===== DATA
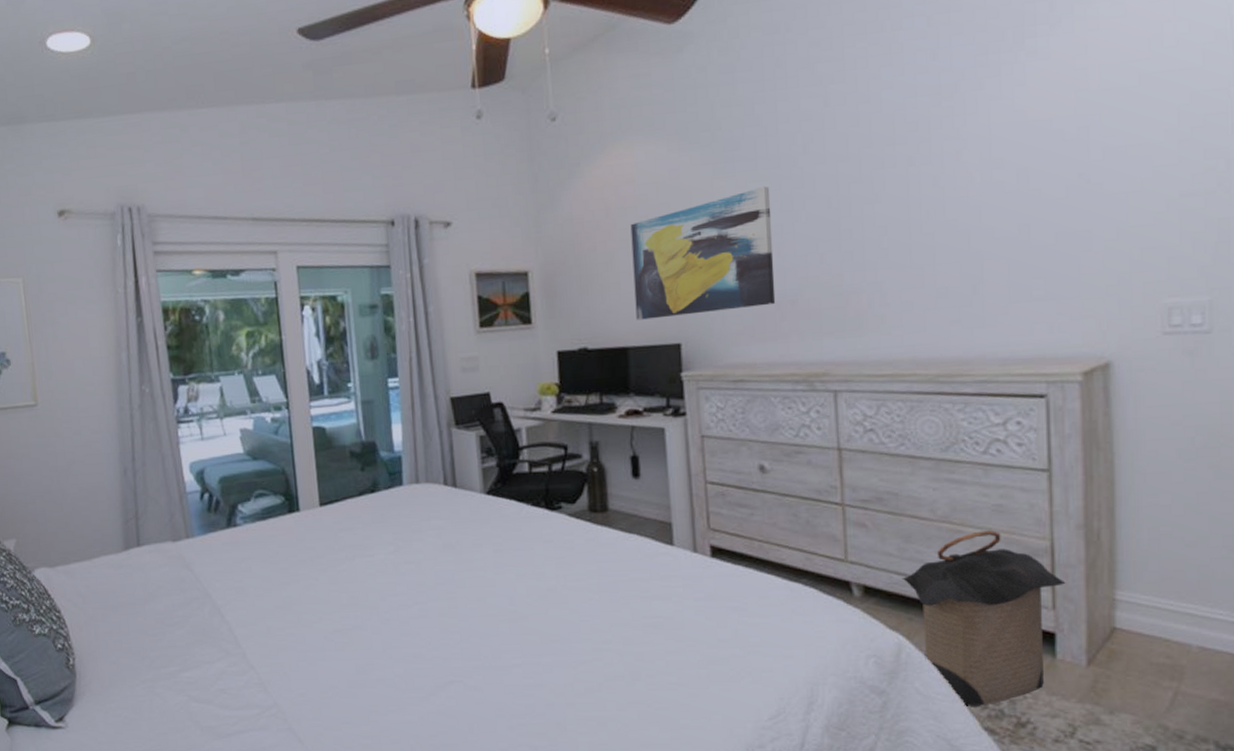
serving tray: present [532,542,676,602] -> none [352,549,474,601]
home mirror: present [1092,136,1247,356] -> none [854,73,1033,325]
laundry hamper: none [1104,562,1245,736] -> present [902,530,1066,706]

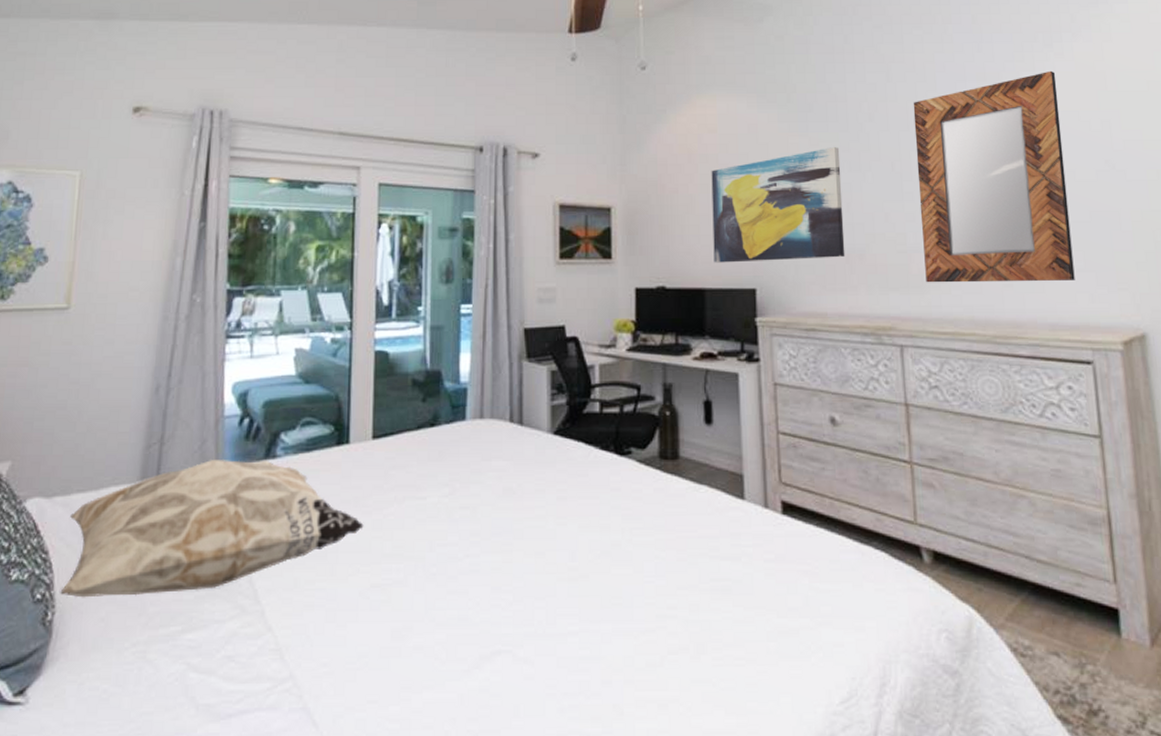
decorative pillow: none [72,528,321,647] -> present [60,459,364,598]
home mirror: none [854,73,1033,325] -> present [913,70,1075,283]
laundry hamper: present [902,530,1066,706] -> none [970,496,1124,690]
==========
▸ **EXERCISE OBJECTIVE**:
In the records above, find each line with the word "mirror" and copy it.

▸ **SOLUTION FOR THIS EXERCISE**:
home mirror: present [1092,136,1247,356] -> none [854,73,1033,325]
home mirror: none [854,73,1033,325] -> present [913,70,1075,283]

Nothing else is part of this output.